What to work on – Your copy should match the listing below word for word, with no images in it.
[Opening Recorded information section]
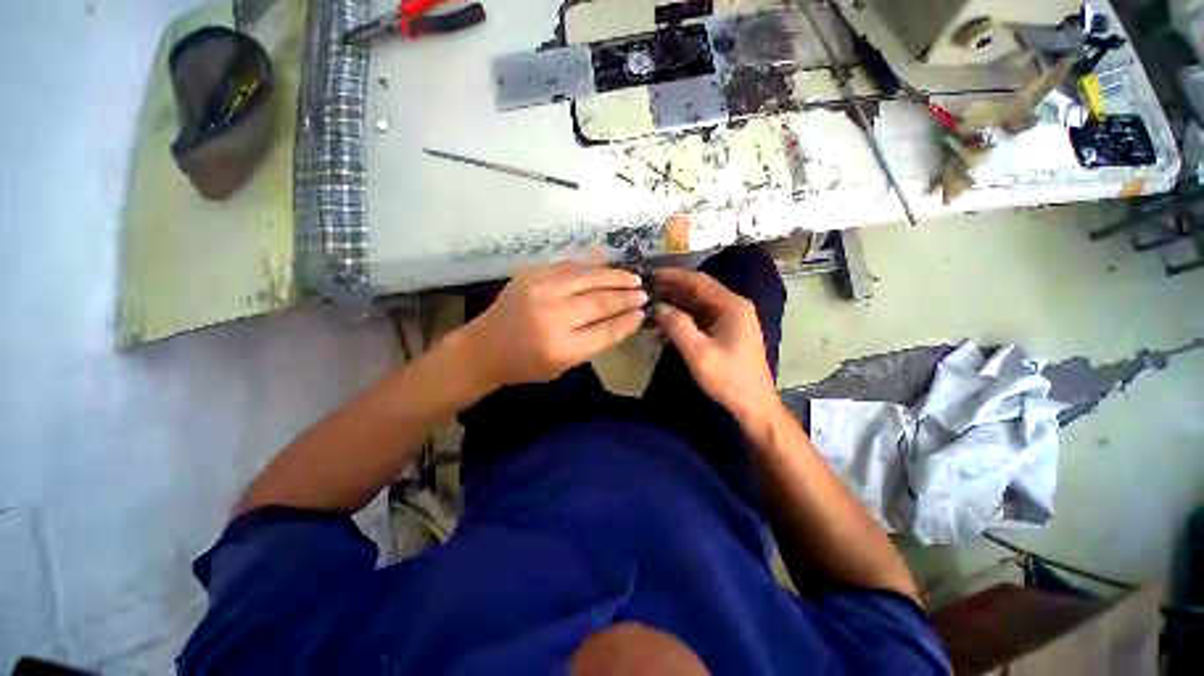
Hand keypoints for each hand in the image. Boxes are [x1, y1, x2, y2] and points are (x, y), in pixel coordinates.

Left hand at [461, 262, 646, 388]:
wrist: (483, 348)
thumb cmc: (525, 365)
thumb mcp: (564, 365)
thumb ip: (594, 342)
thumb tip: (624, 319)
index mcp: (561, 347)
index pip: (605, 330)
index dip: (627, 320)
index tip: (642, 312)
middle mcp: (552, 316)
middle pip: (599, 301)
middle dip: (626, 296)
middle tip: (643, 292)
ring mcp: (539, 290)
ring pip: (588, 277)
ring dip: (614, 276)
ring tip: (633, 277)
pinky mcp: (530, 274)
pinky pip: (569, 266)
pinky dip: (591, 266)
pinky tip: (606, 265)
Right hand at [653, 268, 779, 421]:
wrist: (753, 405)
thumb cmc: (728, 378)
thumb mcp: (698, 353)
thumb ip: (677, 326)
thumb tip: (657, 306)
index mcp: (732, 306)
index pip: (698, 281)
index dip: (672, 276)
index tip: (649, 275)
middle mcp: (732, 306)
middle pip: (697, 291)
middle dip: (670, 291)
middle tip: (644, 292)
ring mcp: (729, 319)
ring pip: (695, 305)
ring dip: (673, 307)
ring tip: (648, 309)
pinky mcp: (724, 331)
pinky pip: (698, 319)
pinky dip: (680, 321)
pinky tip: (661, 328)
[Closing Recorded information section]
Task output –
Hand keypoints for each hand in the image. Boxes are [x1, y1, x2, y2] and points are (x, y), in pixel coordinates.

Left hand at [461, 262, 646, 388]:
wrist: (483, 348)
thumb cmc: (525, 365)
thumb mcp: (564, 365)
thumb ip: (594, 342)
thumb tip: (624, 319)
index mcp: (561, 347)
index pip: (605, 330)
index dip: (627, 320)
index tip: (642, 312)
middle mcp: (552, 316)
middle pip: (599, 301)
middle dip: (626, 296)
middle tip: (643, 292)
ring mcp: (539, 290)
ring pip: (588, 277)
ring dip: (614, 276)
ring tip: (633, 277)
pinky mcp: (530, 274)
pinky pip: (569, 266)
pinky dip: (591, 266)
pinky tip: (606, 265)
Right hand at [653, 268, 779, 421]:
wrist: (753, 405)
thumb cmc: (728, 378)
thumb mcp: (698, 353)
thumb ip: (677, 326)
thumb tip: (657, 306)
index mcp: (732, 306)
index pip: (698, 281)
index dip: (672, 276)
index tip: (649, 275)
middle mcp: (732, 306)
middle pip: (697, 291)
middle dip: (670, 291)
middle tip: (644, 292)
ring mcp: (729, 319)
ring pip: (695, 305)
ring dip: (673, 307)
ring tip: (648, 309)
pinky mcp: (724, 331)
pinky pip: (698, 319)
pinky dip: (680, 321)
pinky tip: (661, 328)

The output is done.